The numerical results gave an insight of how the mechanism of coughing can be captured through FSI simulations showing the muscular membrane collapsing through higher airflow velocities going out the lungs. To demonstrate a possible clinical application of this numerical model, we simulated the same human trachea in presence of a endotracheal prosthesis, modeled as a simplified 2D cylinder. In the region where the tracheal stent is located, the muscular membrane cannot collapse because the material stiffness prevents the wall prostheses from collapsing. Then the differences in the flow regime between the healthy trachea (with flexible membrane) and the trachea with a silicone stent were analyzed (see Fig. 6). It was shown that the calculated velocity field of the air flowing out the trachea in presence of stent showed lower velocity gradients in comparison with a cough in a healthy trachea.19 This confirms the difficulty of coughing in surgically treated patients, due to an increase in the tracheal wall stiffness and a corresponding loss of muscle contraction capability.

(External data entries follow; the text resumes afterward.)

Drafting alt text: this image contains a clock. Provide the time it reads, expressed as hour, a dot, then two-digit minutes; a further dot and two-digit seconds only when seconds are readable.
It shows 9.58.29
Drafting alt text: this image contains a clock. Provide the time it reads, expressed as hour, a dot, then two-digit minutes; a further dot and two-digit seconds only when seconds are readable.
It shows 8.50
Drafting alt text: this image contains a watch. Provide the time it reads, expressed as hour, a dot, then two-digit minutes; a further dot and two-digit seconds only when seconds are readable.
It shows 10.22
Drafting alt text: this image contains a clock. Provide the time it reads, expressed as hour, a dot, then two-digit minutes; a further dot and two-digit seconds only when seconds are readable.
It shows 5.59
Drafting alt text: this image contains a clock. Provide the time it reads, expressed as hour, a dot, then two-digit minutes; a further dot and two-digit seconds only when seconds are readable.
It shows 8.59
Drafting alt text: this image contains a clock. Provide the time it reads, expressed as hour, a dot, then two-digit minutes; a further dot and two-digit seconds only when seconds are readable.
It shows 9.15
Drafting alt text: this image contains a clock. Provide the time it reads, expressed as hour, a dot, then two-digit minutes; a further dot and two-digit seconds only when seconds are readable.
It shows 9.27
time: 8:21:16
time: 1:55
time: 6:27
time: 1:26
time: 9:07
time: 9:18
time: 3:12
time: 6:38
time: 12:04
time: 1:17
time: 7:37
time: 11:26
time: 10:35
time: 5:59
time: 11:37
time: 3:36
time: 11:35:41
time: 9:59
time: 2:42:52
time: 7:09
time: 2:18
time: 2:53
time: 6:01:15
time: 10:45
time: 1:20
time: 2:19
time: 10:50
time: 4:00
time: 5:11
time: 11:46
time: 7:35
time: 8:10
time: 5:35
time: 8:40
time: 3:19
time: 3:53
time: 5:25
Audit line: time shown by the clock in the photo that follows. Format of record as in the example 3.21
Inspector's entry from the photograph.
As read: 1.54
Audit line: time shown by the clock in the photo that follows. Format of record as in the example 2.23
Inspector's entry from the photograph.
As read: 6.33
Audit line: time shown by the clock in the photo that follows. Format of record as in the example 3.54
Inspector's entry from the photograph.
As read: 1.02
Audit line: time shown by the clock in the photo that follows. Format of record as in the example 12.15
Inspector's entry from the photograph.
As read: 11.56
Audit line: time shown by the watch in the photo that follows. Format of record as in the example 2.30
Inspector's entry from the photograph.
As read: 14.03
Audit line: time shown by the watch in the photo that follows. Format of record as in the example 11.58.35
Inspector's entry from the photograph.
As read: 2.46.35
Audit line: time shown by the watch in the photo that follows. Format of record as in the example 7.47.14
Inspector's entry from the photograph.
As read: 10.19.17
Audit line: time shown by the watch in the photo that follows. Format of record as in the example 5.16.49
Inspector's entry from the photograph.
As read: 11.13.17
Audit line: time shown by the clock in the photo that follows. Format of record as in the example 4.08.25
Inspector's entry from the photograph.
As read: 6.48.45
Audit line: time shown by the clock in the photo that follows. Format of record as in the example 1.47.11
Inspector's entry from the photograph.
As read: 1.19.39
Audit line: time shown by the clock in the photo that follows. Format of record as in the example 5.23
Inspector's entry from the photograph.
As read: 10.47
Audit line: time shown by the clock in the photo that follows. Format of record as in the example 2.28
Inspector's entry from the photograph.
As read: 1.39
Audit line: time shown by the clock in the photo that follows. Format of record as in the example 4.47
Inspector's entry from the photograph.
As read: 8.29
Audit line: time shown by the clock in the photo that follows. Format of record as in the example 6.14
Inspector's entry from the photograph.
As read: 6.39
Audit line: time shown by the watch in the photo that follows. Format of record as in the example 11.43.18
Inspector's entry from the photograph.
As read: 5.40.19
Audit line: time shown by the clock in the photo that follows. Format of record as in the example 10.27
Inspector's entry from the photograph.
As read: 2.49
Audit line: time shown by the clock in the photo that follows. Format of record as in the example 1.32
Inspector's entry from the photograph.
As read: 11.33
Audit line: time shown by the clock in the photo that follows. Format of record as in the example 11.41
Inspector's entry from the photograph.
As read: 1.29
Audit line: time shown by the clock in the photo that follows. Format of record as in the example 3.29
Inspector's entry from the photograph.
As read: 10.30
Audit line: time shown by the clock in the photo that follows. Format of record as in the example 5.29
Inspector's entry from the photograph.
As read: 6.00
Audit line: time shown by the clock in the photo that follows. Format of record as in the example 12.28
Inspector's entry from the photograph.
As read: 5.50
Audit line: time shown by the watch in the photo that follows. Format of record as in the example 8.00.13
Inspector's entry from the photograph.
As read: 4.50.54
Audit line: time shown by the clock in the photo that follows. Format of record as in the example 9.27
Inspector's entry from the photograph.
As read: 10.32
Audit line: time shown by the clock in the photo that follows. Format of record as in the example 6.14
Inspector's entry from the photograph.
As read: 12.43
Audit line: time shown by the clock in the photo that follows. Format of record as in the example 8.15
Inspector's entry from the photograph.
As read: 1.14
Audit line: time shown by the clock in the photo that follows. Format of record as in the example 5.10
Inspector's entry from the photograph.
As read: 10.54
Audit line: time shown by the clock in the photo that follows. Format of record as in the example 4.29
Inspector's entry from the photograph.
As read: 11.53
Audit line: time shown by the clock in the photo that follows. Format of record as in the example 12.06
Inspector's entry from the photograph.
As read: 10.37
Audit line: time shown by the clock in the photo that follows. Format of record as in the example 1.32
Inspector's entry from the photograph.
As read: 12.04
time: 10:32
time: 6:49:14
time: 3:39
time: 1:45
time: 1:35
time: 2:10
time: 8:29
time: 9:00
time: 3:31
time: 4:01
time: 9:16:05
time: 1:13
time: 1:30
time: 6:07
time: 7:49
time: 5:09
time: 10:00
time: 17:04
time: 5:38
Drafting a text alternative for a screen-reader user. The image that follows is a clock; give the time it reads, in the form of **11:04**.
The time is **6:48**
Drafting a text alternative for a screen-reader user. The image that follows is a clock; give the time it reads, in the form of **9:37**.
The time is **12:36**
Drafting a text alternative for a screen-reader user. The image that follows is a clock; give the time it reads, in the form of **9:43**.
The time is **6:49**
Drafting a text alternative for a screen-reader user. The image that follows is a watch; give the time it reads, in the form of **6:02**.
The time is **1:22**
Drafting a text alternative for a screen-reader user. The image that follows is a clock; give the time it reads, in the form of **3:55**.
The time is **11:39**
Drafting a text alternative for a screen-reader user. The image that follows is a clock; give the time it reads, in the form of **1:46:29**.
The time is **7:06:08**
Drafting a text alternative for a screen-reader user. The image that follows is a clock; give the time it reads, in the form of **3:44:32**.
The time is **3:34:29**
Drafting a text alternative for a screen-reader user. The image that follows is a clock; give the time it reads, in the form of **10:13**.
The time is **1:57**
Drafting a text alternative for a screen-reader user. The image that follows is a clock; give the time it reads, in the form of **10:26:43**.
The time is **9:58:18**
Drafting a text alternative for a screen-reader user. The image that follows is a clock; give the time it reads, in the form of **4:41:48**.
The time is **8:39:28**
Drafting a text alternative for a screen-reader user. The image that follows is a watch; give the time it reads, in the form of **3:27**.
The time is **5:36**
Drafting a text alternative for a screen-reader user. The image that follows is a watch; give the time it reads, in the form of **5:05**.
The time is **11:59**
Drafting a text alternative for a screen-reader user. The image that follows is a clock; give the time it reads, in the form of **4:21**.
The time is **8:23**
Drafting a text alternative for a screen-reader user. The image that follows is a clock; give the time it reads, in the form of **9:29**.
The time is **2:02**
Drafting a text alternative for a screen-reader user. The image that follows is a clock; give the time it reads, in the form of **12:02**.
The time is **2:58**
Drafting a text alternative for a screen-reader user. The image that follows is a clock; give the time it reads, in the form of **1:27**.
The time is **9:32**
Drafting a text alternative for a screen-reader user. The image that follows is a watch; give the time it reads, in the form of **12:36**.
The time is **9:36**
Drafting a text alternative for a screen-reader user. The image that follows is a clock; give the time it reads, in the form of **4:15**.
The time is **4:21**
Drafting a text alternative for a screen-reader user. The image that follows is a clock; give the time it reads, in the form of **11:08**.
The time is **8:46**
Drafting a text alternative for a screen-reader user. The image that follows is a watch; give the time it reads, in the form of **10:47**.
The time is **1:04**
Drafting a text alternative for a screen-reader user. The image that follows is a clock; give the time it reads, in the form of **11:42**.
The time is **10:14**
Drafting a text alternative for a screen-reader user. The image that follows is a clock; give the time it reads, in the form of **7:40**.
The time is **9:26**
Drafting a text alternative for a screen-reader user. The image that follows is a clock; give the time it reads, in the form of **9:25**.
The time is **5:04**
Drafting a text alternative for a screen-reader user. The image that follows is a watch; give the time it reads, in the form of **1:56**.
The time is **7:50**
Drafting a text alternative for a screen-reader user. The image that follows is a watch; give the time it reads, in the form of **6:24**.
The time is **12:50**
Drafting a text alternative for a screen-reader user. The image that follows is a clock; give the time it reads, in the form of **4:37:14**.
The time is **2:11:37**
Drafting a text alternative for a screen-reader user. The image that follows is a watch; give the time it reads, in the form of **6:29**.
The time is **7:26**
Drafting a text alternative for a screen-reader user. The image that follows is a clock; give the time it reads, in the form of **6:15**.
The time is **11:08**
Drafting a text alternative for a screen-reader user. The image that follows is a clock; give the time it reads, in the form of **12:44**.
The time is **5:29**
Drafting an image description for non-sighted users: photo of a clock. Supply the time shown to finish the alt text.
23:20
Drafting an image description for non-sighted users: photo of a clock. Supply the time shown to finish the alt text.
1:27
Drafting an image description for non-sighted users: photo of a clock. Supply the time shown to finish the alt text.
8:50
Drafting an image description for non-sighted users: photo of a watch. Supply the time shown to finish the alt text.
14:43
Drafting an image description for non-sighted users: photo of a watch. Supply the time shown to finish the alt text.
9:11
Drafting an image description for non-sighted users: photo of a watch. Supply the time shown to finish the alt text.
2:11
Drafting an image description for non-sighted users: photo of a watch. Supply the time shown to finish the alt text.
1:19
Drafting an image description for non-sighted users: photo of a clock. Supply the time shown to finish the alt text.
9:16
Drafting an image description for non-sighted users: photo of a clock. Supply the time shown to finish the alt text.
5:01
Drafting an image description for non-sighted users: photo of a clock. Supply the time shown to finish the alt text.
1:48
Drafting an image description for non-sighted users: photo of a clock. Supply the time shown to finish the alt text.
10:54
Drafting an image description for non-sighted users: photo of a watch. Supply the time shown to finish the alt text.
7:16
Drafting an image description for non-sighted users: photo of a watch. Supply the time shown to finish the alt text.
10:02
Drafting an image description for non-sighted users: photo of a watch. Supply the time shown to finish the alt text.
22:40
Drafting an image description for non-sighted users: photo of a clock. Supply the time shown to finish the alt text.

This preliminary study shows the capability of computational models to reproduce clinical observations and pathologies in the human trachea. While it shows improvements with respect to the few studies done before, there are still many assumptions and approximations that are described. First, for this study, patient-specific boundary conditions were not available. This may not affect the numerical solution qualitatively but a quantitatively effect in terms of flow velocity or wall stresses can be anticipated. In addition, the used boundary conditions did not take into account the entire respiratory system. In future works at least one bifurcation will be added to the tracheal tube and physiological conditions will be used in order to reflect the resistance of the lower/upper airways. Moreover, the stent is simulated as a molded surface so recirculation effects near the extremities of the prosthesis due to its simplified geometry could not be analyzed. On the other hand, the implantation of the prosthesis was made by adjusting the internal surface of the trachea to the surface of the prostheses and therefore the stresses that may appear in the tracheal wall that would generate granulomas cannot be distinguished. Regarding the tracheal material properties, experimental data using samples from autopsy were obtained in our laboratory. There could be differences in tracheal properties between living specimens and the mentioned samples, but this aspect was neglected in this work, since the active response of the tracheal muscle was not considered. The influence of the active response of this muscle was not described yet, but this will be analyzed in further developments. Finally, the numerical trachea model is not surrounded by the different soft tissues present in the human neck. We modeled it as an isolated element which is not restricted, as it should be, in its wall displacements. This simplification can affect the wall deformation quantitatively even though it should not influence the muscular contraction and dilatation, the evaluation of which is a very important achievement of this work.

Conclusion

The computational model showed in this study can be used to evaluate the mechanical behavior of the trachea during breathing and coughing. Moreover, it can be considered as a first approach to analyze the influence of a tracheal stent implantation in a patient, since it is capable of giving information on the muscular wall deformation, and flow patterns coming out the trachea. An important clinical application of the computational modeling is in helping the surgeon in positioning the prostheses in order to reduce inefficiencies of the tracheal tubes and improve stenting technique.